**Исследуемый текст:**
· · · · ·
На протяжении последних ста лет армянство минимум трижды попадало в одну и ту же ловушку революционаризма, из которой едва выползало с оглушительными и катастрофическими для себя потерями. Это было в «революциях» 1908-09 гг. в Турции, 1917-18 гг. в Российской империи, в 1988- … гг. в Армении.
Если не обращаться к более ранним периодам армянской истории (например, принятию христианства), то последний период всплеска революционаризма связан с распространением марксистской идеологии, в корне чуждой армянской культуре. Даже яростное отрицание этой идеологии неистовыми борцами за освобождение от советского наследия, не поколебало уже внедренный в них вирус революционаризма.
Ведь детский сад, школа, вуз, общественная среда внушали идеальный образ героя-революционера, мессиански ведущего народ на слом старого порядка, учебники твердили о необходимости революционных преобразований, они воспитывали в духе нетерпимости к другим, легко превращающимся в классовых врагов, все пропитывалось духом нигилизма к существующему общественному порядку.
Никто не пытался убедить людей, что надо уважать, беречь и улучшать построенное, а если что-то не нравится, то, пожалуйста, совершенствуй, вноси изменения, корректируй, но уважай вклад других, уважай собственную историю.
Этот нигилизм сполна развернулся в постсоветской Армении, и воцарился огромным, свирепым и всеразрушающим Драконом, издевающимся над здравым смыслом Кащеем, наглым и осатаневшим Чертом и отплатил легковерным последователям революционаризма, проводящим сутки на митингах, всепожирающей разрухой, разъедающей коррозией морального тлена, душевным опустошением, разочарованием во всем, вплоть до высокой частоты самоубийств среди молодежи.
Он отбросил Армению на века назад, к трущобам африканских стран, без тени просвета пребывающих в перманентном обслуживании колонизаторов. Трудно ли было все это предусмотреть? Так ли уж внове были те последствия, к которым вел революционаризм?
История и социология демонстрируют поразительные образцы повторов этих злосчастий, чуть ли не буквально в тех же исходах разверзающихся над попавшими в ловушку революционаризма народами. Оправданием им может быть лишь ссылка на то, что их не подготовили и не предупредили те, кто является духовной элитой общества, все эти гордящиеся собой тщеславные и амбициозные «мтавораканы» революционных периодов.
· · · · ·
**Исследуемые данные:**
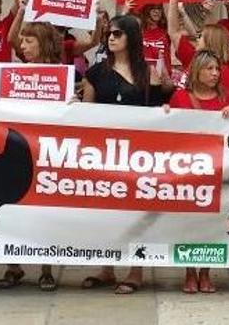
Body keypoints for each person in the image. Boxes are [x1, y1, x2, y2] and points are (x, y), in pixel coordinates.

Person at [80, 15, 167, 294]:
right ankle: (106, 268)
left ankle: (135, 270)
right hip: (104, 151)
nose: (111, 38)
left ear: (131, 36)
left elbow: (156, 113)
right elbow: (86, 112)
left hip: (138, 154)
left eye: (117, 33)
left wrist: (164, 106)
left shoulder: (148, 73)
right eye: (108, 34)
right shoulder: (95, 72)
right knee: (106, 212)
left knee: (136, 212)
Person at [0, 18, 64, 292]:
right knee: (13, 209)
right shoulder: (14, 75)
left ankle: (46, 269)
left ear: (43, 43)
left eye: (28, 41)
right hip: (16, 153)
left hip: (46, 155)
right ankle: (13, 266)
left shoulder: (62, 75)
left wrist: (72, 103)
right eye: (22, 40)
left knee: (45, 212)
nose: (22, 46)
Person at [165, 50, 229, 294]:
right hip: (188, 171)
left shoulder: (227, 97)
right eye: (209, 69)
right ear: (197, 71)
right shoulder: (180, 98)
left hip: (218, 171)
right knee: (188, 224)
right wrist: (165, 112)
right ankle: (189, 272)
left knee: (212, 225)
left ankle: (206, 272)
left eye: (217, 69)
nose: (215, 73)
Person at [140, 3, 171, 70]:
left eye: (159, 8)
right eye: (152, 8)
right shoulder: (139, 31)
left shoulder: (166, 31)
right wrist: (125, 11)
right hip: (142, 74)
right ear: (146, 11)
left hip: (162, 75)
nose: (157, 11)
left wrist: (181, 11)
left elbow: (193, 34)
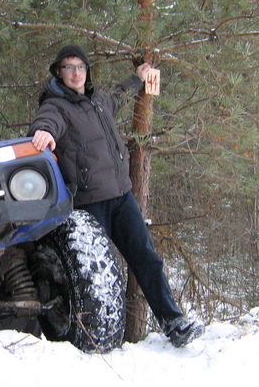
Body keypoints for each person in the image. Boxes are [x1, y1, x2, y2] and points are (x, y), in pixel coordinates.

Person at [29, 44, 204, 347]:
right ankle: (91, 338)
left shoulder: (98, 99)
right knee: (96, 276)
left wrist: (138, 78)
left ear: (87, 71)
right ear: (59, 72)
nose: (75, 73)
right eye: (68, 67)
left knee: (146, 259)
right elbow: (46, 122)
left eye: (80, 67)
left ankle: (173, 322)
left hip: (122, 197)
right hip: (89, 203)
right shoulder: (56, 106)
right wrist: (43, 132)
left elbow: (119, 96)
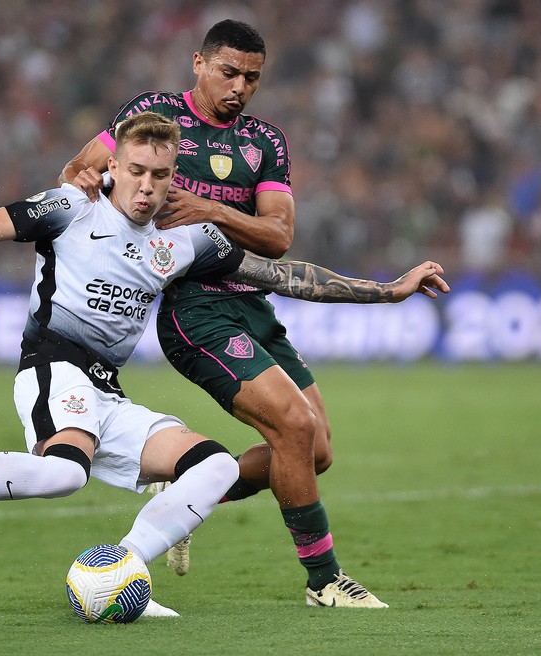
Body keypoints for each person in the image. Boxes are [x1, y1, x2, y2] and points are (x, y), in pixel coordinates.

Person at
· · · · ·
**Задания:**
A. Повторите дословно фрагмент текста о революционаризме между словами «Этот нигилизм сполна» и «которым вел революционаризм?» включительно.
B. Перескажите короче абзац текста о революционаризме, который начинается словами «Ведь детский сад, школа, вуз». Сохраните его основные факты.
C. Продолжите текст о революционаризме после его последнего предложения.

**Ожидаемые ответы:**
A.
Этот нигилизм сполна развернулся в постсоветской Армении, и воцарился огромным, свирепым и всеразрушающим Драконом, издевающимся над здравым смыслом Кащеем, наглым и осатаневшим Чертом и отплатил легковерным последователям революционаризма, проводящим сутки на митингах, всепожирающей разрухой, разъедающей коррозией морального тлена, душевным опустошением, разочарованием во всем, вплоть до высокой частоты самоубийств среди молодежи.
Он отбросил Армению на века назад, к трущобам африканских стран, без тени просвета пребывающих в перманентном обслуживании колонизаторов. Трудно ли было все это предусмотреть? Так ли уж внове были те последствия, к которым вел революционаризм?

B. Детский сад, школа, вуз и общественная среда внушали идеальный образ героя-революционера, ведущего народ на слом старого порядка. Учебники твердили о необходимости революционных преобразований и воспитывали нетерпимость к другим, которых легко объявляли классовыми врагами. Все было пропитано нигилизмом к существующему общественному порядку.

C.
Какова логика и законосообразность этих событий, которые легко могут воспроизвестись, как только Армения выползет из очередной трясины?
Перед любым народом, рано или поздно, встает альтернатива: или путь индивидуального самосовершенствования, вытаскивания себя самого за волосы за пределы состоявшегося бытия, к новым достижениям, к новым технологиям, новым, более совершенным формам жизни, и одновременно, открытость этого индивида любым иным совместимым с его достоинством общественным порядкам, или путь коллективного развития, «миацума», когда голос индивида теряется в гуле общественного мнения, уже не осознающего свою ведомость сокрытыми от него силами.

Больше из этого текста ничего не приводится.